Entonces el entrenador había ideado un método. Le daba al jugador una raqueta sin cuerdas. Y lo ponía a entrenar, con alguien o con una máquina que le lanzara mil pelotas. Y el jugador debía correr a impactar la pelota, como de costumbre. Pero no la impactaba desde ya, porque la raqueta, su raqueta, por decirlo de algún modo estaba vacía. El jugador corría, llegaba, hacía su golpe, y la pelota lo atravesaba, la pelota pasaba de largo. Repetir ese ejercicio, golpear en el vacío cinco mil pelotas por día, iba dejando una suerte de memoria en el cuerpo del jugador, su cuerpo de algún modo se reprogramaba. No había impacto, no había contracción que dañara su juego.
Luego, cuando el jugador jugaba de verdad, su cuerpo reprogramado no experimentaba la contracción que solía arruinar su performance.
Quedé maravillado con la explicación del problema y el método utilizado para corregirlo. Notable y sutil.
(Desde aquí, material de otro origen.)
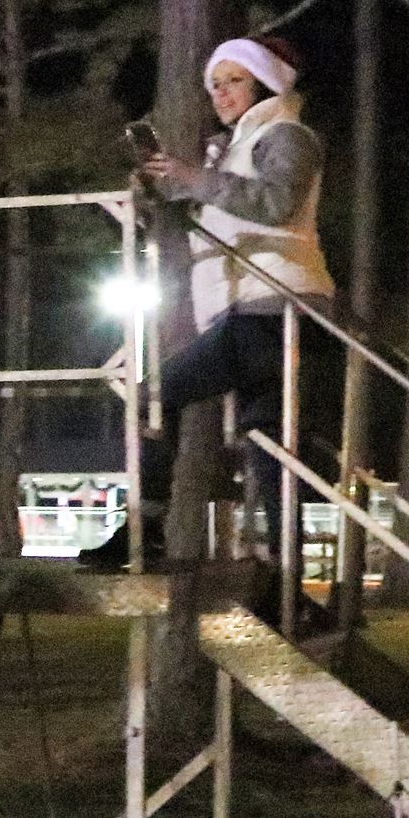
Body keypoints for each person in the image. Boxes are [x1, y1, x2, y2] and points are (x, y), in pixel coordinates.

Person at [81, 33, 337, 567]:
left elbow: (277, 202)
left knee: (156, 396)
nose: (220, 94)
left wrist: (196, 178)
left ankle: (145, 529)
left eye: (233, 81)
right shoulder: (240, 144)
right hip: (262, 308)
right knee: (269, 444)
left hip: (272, 307)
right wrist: (160, 190)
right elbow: (214, 207)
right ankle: (284, 574)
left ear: (264, 81)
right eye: (214, 85)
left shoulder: (286, 135)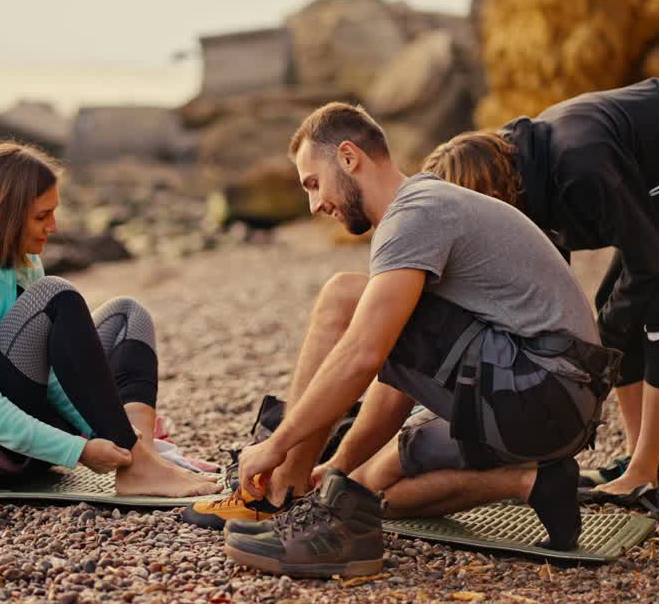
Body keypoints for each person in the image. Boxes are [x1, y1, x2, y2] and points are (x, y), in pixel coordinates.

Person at [199, 103, 619, 578]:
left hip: (542, 388)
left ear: (350, 157)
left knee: (343, 297)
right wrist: (338, 468)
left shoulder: (415, 214)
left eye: (313, 183)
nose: (314, 205)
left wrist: (277, 446)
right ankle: (533, 483)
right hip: (555, 398)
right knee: (374, 489)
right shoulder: (423, 208)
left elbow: (364, 354)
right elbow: (402, 372)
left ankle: (282, 492)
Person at [423, 74, 659, 501]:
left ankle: (644, 472)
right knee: (612, 306)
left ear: (492, 193)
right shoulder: (522, 170)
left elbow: (646, 262)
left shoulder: (579, 164)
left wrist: (596, 358)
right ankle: (638, 459)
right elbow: (547, 286)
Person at [0, 142, 220, 497]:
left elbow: (56, 379)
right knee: (59, 296)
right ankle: (140, 463)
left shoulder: (23, 263)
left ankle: (141, 457)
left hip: (17, 438)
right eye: (41, 216)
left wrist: (109, 441)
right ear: (5, 216)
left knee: (128, 316)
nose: (53, 226)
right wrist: (78, 451)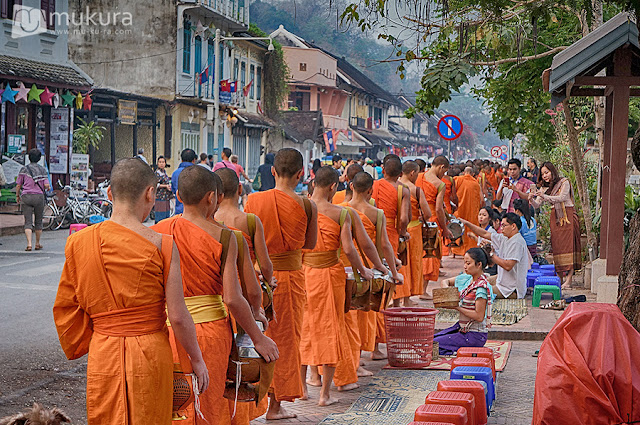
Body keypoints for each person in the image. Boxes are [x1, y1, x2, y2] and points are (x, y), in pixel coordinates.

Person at [53, 158, 209, 424]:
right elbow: (179, 316)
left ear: (110, 193)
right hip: (150, 353)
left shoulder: (79, 242)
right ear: (150, 193)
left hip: (104, 350)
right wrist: (197, 359)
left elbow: (67, 306)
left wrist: (104, 326)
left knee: (107, 416)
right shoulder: (163, 244)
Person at [153, 166, 278, 424]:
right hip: (209, 333)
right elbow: (232, 298)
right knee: (207, 406)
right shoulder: (224, 236)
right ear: (212, 197)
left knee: (173, 405)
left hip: (166, 329)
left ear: (177, 195)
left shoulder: (159, 230)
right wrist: (258, 338)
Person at [244, 148, 318, 420]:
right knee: (285, 341)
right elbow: (310, 245)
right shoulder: (308, 205)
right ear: (301, 174)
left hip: (259, 279)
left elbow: (247, 241)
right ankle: (275, 407)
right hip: (292, 279)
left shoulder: (254, 200)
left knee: (255, 336)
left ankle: (249, 402)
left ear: (273, 171)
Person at [300, 166, 373, 406]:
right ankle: (325, 395)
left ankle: (302, 389)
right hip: (330, 275)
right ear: (333, 186)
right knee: (330, 329)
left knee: (306, 329)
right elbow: (350, 250)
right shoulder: (340, 213)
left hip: (304, 274)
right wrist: (363, 270)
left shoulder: (301, 209)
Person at [214, 167, 276, 423]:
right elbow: (264, 264)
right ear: (240, 190)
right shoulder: (248, 221)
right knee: (242, 358)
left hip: (214, 300)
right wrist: (262, 294)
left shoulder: (207, 222)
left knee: (220, 365)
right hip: (243, 300)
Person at [529, 161, 581, 289]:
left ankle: (569, 279)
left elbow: (562, 197)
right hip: (555, 219)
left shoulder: (564, 182)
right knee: (557, 247)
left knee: (569, 247)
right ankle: (560, 278)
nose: (545, 176)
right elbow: (537, 204)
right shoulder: (544, 189)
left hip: (567, 216)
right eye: (543, 174)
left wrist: (544, 196)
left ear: (552, 171)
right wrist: (530, 198)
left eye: (547, 172)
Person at [433, 248, 493, 355]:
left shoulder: (481, 288)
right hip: (462, 328)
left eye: (468, 263)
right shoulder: (467, 279)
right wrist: (448, 293)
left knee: (433, 344)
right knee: (431, 339)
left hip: (474, 335)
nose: (465, 266)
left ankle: (457, 351)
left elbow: (479, 316)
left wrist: (456, 307)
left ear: (479, 265)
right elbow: (445, 281)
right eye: (464, 262)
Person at [460, 213, 531, 299]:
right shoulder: (505, 238)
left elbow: (508, 266)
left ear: (513, 226)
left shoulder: (517, 242)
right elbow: (485, 234)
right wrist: (467, 223)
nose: (501, 228)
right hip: (502, 282)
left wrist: (491, 254)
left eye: (504, 226)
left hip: (510, 289)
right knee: (476, 281)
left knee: (477, 290)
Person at [372, 155, 411, 307]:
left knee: (373, 263)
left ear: (383, 170)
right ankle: (391, 303)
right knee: (390, 263)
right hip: (390, 230)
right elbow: (403, 218)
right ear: (400, 174)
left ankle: (375, 299)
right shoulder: (402, 190)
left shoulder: (373, 185)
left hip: (371, 229)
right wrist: (403, 232)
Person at [419, 156, 455, 299]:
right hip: (432, 220)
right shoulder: (439, 184)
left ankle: (416, 290)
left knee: (418, 254)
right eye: (444, 171)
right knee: (430, 255)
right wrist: (445, 228)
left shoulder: (419, 177)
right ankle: (422, 290)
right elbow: (439, 209)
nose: (444, 175)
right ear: (441, 167)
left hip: (417, 219)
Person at [399, 161, 432, 298]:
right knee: (412, 263)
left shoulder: (393, 187)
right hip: (412, 229)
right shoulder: (415, 190)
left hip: (394, 229)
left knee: (400, 264)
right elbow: (428, 214)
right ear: (412, 173)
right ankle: (407, 299)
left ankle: (397, 298)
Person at [15, 149, 50, 251]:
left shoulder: (24, 169)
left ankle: (29, 244)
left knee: (28, 221)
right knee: (38, 220)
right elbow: (47, 185)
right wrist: (46, 187)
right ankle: (37, 243)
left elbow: (18, 185)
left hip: (26, 196)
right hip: (39, 197)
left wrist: (17, 196)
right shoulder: (42, 170)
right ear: (39, 158)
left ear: (29, 157)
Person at [452, 167, 483, 256]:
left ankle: (457, 249)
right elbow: (481, 199)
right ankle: (471, 247)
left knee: (459, 227)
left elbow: (452, 195)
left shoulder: (457, 180)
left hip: (460, 210)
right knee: (471, 228)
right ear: (473, 174)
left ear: (464, 172)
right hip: (472, 211)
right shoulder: (476, 183)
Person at [475, 206, 500, 275]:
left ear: (489, 218)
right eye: (480, 215)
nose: (481, 217)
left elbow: (497, 249)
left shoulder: (491, 232)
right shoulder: (481, 231)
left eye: (484, 215)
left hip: (492, 264)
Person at [172, 148, 197, 214]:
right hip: (195, 211)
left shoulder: (175, 173)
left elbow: (173, 189)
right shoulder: (197, 173)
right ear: (194, 160)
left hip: (179, 210)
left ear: (181, 160)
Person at [154, 156, 172, 223]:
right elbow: (155, 184)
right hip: (159, 197)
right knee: (160, 216)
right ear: (157, 163)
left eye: (163, 162)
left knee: (166, 215)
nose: (161, 164)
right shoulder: (157, 173)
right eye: (160, 162)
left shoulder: (164, 172)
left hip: (166, 197)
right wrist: (165, 186)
Yo desde hace un tiempo me pajeo de la siguiente manera. Meto la japi en una bolsa de papel madera, o en una bolsa de supermercado. Hago algunos movimientos, cierro los ojos, intento eyacular. No, qué carajo tiene que ver con el tenis, es que tenés la vagina excesivamente amplia. Intento acostumbrarme.

*alguna persona cargada de mala intención podría desde ya aducir que en lugar de una vagina excesivamente amplia, bien podría tratarse, el problema, la cuestión, de un pito excesivamente pequeño. pero no, no es el caso.